WHAT TO WORK ON ▸
Each entry should be written out again exactly, so that nothing is lost.

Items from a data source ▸
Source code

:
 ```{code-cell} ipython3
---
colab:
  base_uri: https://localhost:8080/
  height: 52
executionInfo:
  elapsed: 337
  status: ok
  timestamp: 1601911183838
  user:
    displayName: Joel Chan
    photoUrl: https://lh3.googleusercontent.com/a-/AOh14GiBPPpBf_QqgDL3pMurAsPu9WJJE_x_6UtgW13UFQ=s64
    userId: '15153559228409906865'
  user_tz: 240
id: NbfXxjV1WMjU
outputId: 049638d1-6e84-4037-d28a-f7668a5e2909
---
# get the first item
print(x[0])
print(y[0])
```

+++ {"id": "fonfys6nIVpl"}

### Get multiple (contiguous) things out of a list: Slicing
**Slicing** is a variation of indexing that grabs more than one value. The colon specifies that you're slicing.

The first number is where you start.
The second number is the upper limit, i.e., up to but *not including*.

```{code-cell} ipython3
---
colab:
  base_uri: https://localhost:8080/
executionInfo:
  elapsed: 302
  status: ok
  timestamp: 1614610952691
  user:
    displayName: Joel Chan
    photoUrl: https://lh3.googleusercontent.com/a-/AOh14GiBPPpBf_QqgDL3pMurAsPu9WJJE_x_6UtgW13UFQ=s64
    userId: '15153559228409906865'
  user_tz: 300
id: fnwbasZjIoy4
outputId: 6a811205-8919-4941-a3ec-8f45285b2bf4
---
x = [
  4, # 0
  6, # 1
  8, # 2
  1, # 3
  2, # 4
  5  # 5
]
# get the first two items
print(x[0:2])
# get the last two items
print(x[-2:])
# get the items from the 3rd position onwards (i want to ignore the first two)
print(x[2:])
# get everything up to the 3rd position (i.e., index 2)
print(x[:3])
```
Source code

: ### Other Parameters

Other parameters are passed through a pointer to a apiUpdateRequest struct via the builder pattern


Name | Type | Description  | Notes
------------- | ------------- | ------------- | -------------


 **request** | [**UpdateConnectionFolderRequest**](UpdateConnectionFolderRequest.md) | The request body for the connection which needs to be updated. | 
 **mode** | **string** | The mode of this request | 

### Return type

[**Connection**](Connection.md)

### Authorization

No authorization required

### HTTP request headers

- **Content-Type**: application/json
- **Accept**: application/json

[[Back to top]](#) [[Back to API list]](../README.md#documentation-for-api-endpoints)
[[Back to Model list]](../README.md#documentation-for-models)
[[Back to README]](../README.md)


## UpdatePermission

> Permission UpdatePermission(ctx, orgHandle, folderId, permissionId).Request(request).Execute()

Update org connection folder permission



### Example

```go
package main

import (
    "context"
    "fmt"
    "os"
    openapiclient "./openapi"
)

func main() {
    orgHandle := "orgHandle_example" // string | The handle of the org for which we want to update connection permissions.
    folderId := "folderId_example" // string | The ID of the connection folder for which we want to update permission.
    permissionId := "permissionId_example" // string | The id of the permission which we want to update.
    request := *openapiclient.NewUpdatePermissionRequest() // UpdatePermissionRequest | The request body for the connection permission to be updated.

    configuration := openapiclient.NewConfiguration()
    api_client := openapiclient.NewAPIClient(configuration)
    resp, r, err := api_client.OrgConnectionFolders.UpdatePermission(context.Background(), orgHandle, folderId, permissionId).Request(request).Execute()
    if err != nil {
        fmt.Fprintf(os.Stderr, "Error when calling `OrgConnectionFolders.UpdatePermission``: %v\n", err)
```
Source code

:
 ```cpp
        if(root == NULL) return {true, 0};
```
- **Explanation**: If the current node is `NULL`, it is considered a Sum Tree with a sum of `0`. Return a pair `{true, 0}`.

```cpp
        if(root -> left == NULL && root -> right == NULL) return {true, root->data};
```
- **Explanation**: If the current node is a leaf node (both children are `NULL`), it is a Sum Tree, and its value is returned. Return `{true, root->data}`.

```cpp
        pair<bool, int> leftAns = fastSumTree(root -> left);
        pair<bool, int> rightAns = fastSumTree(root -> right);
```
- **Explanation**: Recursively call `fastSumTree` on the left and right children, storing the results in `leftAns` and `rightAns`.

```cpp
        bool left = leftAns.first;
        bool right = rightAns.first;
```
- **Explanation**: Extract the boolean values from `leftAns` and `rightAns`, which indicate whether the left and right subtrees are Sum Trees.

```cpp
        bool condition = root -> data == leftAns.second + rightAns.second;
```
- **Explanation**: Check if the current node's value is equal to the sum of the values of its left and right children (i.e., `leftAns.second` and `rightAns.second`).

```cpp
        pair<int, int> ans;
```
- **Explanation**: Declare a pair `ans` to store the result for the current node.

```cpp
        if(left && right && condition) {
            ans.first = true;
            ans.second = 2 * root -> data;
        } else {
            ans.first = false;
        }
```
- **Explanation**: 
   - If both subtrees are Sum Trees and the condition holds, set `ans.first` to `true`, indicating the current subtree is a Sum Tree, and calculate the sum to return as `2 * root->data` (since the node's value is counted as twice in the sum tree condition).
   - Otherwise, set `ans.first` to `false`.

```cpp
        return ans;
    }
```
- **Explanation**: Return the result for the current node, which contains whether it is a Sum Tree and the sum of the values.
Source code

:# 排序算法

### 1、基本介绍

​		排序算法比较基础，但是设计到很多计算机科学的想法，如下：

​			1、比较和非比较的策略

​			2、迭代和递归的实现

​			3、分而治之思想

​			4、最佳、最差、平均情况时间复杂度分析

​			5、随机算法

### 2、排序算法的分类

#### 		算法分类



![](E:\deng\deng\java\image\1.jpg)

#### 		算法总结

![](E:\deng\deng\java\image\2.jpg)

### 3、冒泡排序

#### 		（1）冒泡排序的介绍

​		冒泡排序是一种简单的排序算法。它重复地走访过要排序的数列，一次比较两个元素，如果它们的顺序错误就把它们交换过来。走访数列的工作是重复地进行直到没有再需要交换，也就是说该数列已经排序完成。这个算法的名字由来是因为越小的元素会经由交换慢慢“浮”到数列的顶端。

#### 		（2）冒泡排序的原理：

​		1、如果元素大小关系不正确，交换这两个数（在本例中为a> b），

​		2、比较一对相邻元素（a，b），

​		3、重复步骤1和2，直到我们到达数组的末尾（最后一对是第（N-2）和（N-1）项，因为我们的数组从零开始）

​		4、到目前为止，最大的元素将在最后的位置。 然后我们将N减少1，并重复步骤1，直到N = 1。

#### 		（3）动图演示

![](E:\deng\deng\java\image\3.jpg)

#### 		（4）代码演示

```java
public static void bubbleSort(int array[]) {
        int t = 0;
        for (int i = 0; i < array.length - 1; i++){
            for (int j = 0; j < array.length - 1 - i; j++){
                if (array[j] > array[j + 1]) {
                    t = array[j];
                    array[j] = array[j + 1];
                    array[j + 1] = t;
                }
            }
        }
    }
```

COMPLETED TASK ▸
Source code

:
 ```{code-cell} ipython3
---
colab:
  base_uri: https://localhost:8080/
  height: 52
executionInfo:
  elapsed: 337
  status: ok
  timestamp: 1601911183838
  user:
    displayName: Joel Chan
    photoUrl: https://lh3.googleusercontent.com/a-/AOh14GiBPPpBf_QqgDL3pMurAsPu9WJJE_x_6UtgW13UFQ=s64
    userId: '15153559228409906865'
  user_tz: 240
id: NbfXxjV1WMjU
outputId: 049638d1-6e84-4037-d28a-f7668a5e2909
---
# get the first item
print(x[0])
print(y[0])
```

+++ {"id": "fonfys6nIVpl"}

### Get multiple (contiguous) things out of a list: Slicing
**Slicing** is a variation of indexing that grabs more than one value. The colon specifies that you're slicing.

The first number is where you start.
The second number is the upper limit, i.e., up to but *not including*.

```{code-cell} ipython3
---
colab:
  base_uri: https://localhost:8080/
executionInfo:
  elapsed: 302
  status: ok
  timestamp: 1614610952691
  user:
    displayName: Joel Chan
    photoUrl: https://lh3.googleusercontent.com/a-/AOh14GiBPPpBf_QqgDL3pMurAsPu9WJJE_x_6UtgW13UFQ=s64
    userId: '15153559228409906865'
  user_tz: 300
id: fnwbasZjIoy4
outputId: 6a811205-8919-4941-a3ec-8f45285b2bf4
---
x = [
  4, # 0
  6, # 1
  8, # 2
  1, # 3
  2, # 4
  5  # 5
]
# get the first two items
print(x[0:2])
# get the last two items
print(x[-2:])
# get the items from the 3rd position onwards (i want to ignore the first two)
print(x[2:])
# get everything up to the 3rd position (i.e., index 2)
print(x[:3])
```
Source code

: ### Other Parameters

Other parameters are passed through a pointer to a apiUpdateRequest struct via the builder pattern


Name | Type | Description  | Notes
------------- | ------------- | ------------- | -------------


 **request** | [**UpdateConnectionFolderRequest**](UpdateConnectionFolderRequest.md) | The request body for the connection which needs to be updated. | 
 **mode** | **string** | The mode of this request | 

### Return type

[**Connection**](Connection.md)

### Authorization

No authorization required

### HTTP request headers

- **Content-Type**: application/json
- **Accept**: application/json

[[Back to top]](#) [[Back to API list]](../README.md#documentation-for-api-endpoints)
[[Back to Model list]](../README.md#documentation-for-models)
[[Back to README]](../README.md)


## UpdatePermission

> Permission UpdatePermission(ctx, orgHandle, folderId, permissionId).Request(request).Execute()

Update org connection folder permission



### Example

```go
package main

import (
    "context"
    "fmt"
    "os"
    openapiclient "./openapi"
)

func main() {
    orgHandle := "orgHandle_example" // string | The handle of the org for which we want to update connection permissions.
    folderId := "folderId_example" // string | The ID of the connection folder for which we want to update permission.
    permissionId := "permissionId_example" // string | The id of the permission which we want to update.
    request := *openapiclient.NewUpdatePermissionRequest() // UpdatePermissionRequest | The request body for the connection permission to be updated.

    configuration := openapiclient.NewConfiguration()
    api_client := openapiclient.NewAPIClient(configuration)
    resp, r, err := api_client.OrgConnectionFolders.UpdatePermission(context.Background(), orgHandle, folderId, permissionId).Request(request).Execute()
    if err != nil {
        fmt.Fprintf(os.Stderr, "Error when calling `OrgConnectionFolders.UpdatePermission``: %v\n", err)
```
Source code

:
 ```cpp
        if(root == NULL) return {true, 0};
```
- **Explanation**: If the current node is `NULL`, it is considered a Sum Tree with a sum of `0`. Return a pair `{true, 0}`.

```cpp
        if(root -> left == NULL && root -> right == NULL) return {true, root->data};
```
- **Explanation**: If the current node is a leaf node (both children are `NULL`), it is a Sum Tree, and its value is returned. Return `{true, root->data}`.

```cpp
        pair<bool, int> leftAns = fastSumTree(root -> left);
        pair<bool, int> rightAns = fastSumTree(root -> right);
```
- **Explanation**: Recursively call `fastSumTree` on the left and right children, storing the results in `leftAns` and `rightAns`.

```cpp
        bool left = leftAns.first;
        bool right = rightAns.first;
```
- **Explanation**: Extract the boolean values from `leftAns` and `rightAns`, which indicate whether the left and right subtrees are Sum Trees.

```cpp
        bool condition = root -> data == leftAns.second + rightAns.second;
```
- **Explanation**: Check if the current node's value is equal to the sum of the values of its left and right children (i.e., `leftAns.second` and `rightAns.second`).

```cpp
        pair<int, int> ans;
```
- **Explanation**: Declare a pair `ans` to store the result for the current node.

```cpp
        if(left && right && condition) {
            ans.first = true;
            ans.second = 2 * root -> data;
        } else {
            ans.first = false;
        }
```
- **Explanation**: 
   - If both subtrees are Sum Trees and the condition holds, set `ans.first` to `true`, indicating the current subtree is a Sum Tree, and calculate the sum to return as `2 * root->data` (since the node's value is counted as twice in the sum tree condition).
   - Otherwise, set `ans.first` to `false`.

```cpp
        return ans;
    }
```
- **Explanation**: Return the result for the current node, which contains whether it is a Sum Tree and the sum of the values.
Source code

:# 排序算法

### 1、基本介绍

​		排序算法比较基础，但是设计到很多计算机科学的想法，如下：

​			1、比较和非比较的策略

​			2、迭代和递归的实现

​			3、分而治之思想

​			4、最佳、最差、平均情况时间复杂度分析

​			5、随机算法

### 2、排序算法的分类

#### 		算法分类



![](E:\deng\deng\java\image\1.jpg)

#### 		算法总结

![](E:\deng\deng\java\image\2.jpg)

### 3、冒泡排序

#### 		（1）冒泡排序的介绍

​		冒泡排序是一种简单的排序算法。它重复地走访过要排序的数列，一次比较两个元素，如果它们的顺序错误就把它们交换过来。走访数列的工作是重复地进行直到没有再需要交换，也就是说该数列已经排序完成。这个算法的名字由来是因为越小的元素会经由交换慢慢“浮”到数列的顶端。

#### 		（2）冒泡排序的原理：

​		1、如果元素大小关系不正确，交换这两个数（在本例中为a> b），

​		2、比较一对相邻元素（a，b），

​		3、重复步骤1和2，直到我们到达数组的末尾（最后一对是第（N-2）和（N-1）项，因为我们的数组从零开始）

​		4、到目前为止，最大的元素将在最后的位置。 然后我们将N减少1，并重复步骤1，直到N = 1。

#### 		（3）动图演示

![](E:\deng\deng\java\image\3.jpg)

#### 		（4）代码演示

```java
public static void bubbleSort(int array[]) {
        int t = 0;
        for (int i = 0; i < array.length - 1; i++){
            for (int j = 0; j < array.length - 1 - i; j++){
                if (array[j] > array[j + 1]) {
                    t = array[j];
                    array[j] = array[j + 1];
                    array[j + 1] = t;
                }
            }
        }
    }
```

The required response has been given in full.